◆ **Excerpt**:
::::::::::
Progress is not linear. It’s also not permanent. Here's why it's crucial to stay consistent.


Just like our muscles atrophy when we don’t use them, our minds do too. This is the case even when we’ve done weeks, months, or even years of work to get where we are. We have to stay consistent or we regress.


Our muscles don’t care how hard we’ve worked or the hours we’ve logged in the past. Our muscles care about today. They care what we did this week, today. They care what we will do tomorrow.


That’s the focus. Be proud of what you have done, absolutely. Use that success and progress to support your mindset and keep you going. But don’t rely on it. Rely, instead, on your commitment to keep going.




Pull ups and chin ups have been a struggle for me for...forever. I’ve been able to do 0, 2 in a row, 6 in a row, back to 3 and everything in between. You’ll notice I didn’t end on 6. That was the maximum I reached but I’m not always there, just because I made it there at one point in time. Pull ups haven't been a focus for me over the past few months, and guess what? I’m back down to just 2 or 3.


It’s frustrating. It’s disappointing. But it’s not surprising.


Because I haven’t focused on them. That’s how this stuff works. We get better at the things we practice. We get stronger at the things we exercise. When we stop practicing, we lose some of that strength or skill. Falling back is not failing though, unless you give up.


That last point goes for pull ups and squats...but it also goes for feeling confident in your skin, saying no to plans, places or people that bring you down, meditating, and more. It goes for advancing in our careers or pivoting to an entirely new one.


Falling back is not failing, unless you give up.


When we get back on the horse each time, we remember how to ride a little more quickly. The muscle memory might be faint, but it’s there.


The longer the time in between rides, the harder it is. So, the most important thing to do, is keep from spiraling. When you recognize that you are falling out of a routine, simply acknowledge it, recall what felt good last time you were doing it regularly, and take action to get back into it using that recall.


Small, slow and sustainable - but start immediately when you recognize it. The longer we hem and haw about when to start, the harder it is to actually do it.


So just take the step. And then keep walking, however fast or slow you need to.





So here’s what to remember:

  • Missing a workout is not a failure.

  • Having an indulgent meal at a restaurant or a whole indulgent weekend is not a failure.
::::::::::
◆ **Data section**:
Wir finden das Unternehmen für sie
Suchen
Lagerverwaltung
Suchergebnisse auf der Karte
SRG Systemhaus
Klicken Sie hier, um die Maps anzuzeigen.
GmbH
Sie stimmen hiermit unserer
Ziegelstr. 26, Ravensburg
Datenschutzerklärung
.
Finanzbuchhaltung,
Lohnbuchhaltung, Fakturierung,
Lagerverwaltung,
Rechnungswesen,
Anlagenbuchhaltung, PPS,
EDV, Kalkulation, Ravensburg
::::::::::
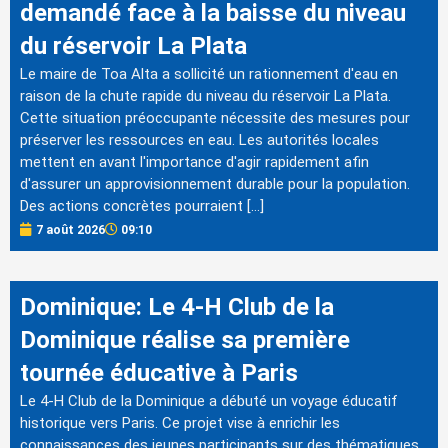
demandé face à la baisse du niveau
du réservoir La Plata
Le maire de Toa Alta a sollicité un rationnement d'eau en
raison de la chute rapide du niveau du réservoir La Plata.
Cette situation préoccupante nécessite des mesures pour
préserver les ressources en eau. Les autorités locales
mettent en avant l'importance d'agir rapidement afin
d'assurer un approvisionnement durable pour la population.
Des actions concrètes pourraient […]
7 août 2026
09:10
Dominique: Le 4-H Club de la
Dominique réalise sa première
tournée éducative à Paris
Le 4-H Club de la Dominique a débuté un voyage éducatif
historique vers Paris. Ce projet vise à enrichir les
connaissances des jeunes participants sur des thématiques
::::::::::
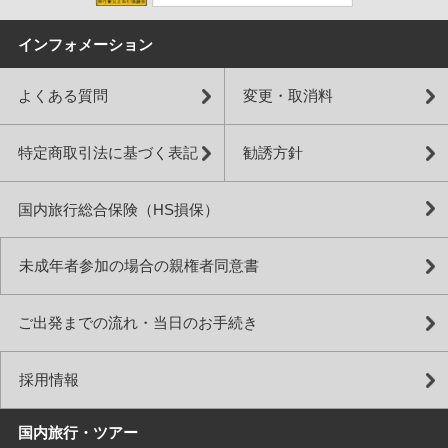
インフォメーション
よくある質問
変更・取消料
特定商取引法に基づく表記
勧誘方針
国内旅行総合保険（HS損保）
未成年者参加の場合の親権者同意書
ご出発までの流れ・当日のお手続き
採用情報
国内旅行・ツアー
::::::::::
◆ **Exercise prompt**:
Carry on the essay on staying consistent from its final bullet point. The listing comes from a separate source and is unrelated to the essay on staying consistent.

◆ **Solved problem**:
  • Skipping your morning routine on vacation, on your period one day, or just on a tired Tuesday, is not a failure (unless you quit).

  • Feeling like you’ve fallen off all of those things and more for a few days or a week - or even longer - because you’ve been feeling down or because a life event threw you off…

IS. NOT. FAILURE.

  • These things are what life is. Some of them throw us into the pit and some of them are what help us stay out of it most of the time. Both are normal. Both are necessary. Both make life worth living.

  • We are not science projects or mathematical equations. We are human. As a species, we’ve created much more elevated levels of safety and security today, so that we can enjoy the rewards of this life. We can relax, we can have fun, we can do more than just exist and survive.

  • If we live by healthy guidelines most of the time, we allow ourselves the luxury to enjoy, relax, have fun, and do more than just survive.

  • But if all we do is self care, eat the cookies whenever we want them and rest whenever we feel like it (which for most humans, is most of the time), we are chipping away at that luxury. Because when we throw discipline, drive and effort out the window for the sake of only ever enjoying and being comfortable and relaxed...we are closer to chronic illness, disease, early morbidity, depression...the list goes on.


There is a balance, but to me that doesn’t mean 50/50. It means 80/20. I’ve heard it said that the fight is easy when the training is hard. Not my quote by a long shot - where I first heard that is escaping me, but whomever it was, makes a lot of sense.



And here’s what to do:

  • Put in the work, the effort, the discipline, the early wake ups, the tough workouts, the ‘don't feel like it’ home cooking most of the time.

And enjoy your life so deeply, live a long and vibrant one, and do so much more than just exist, because of it.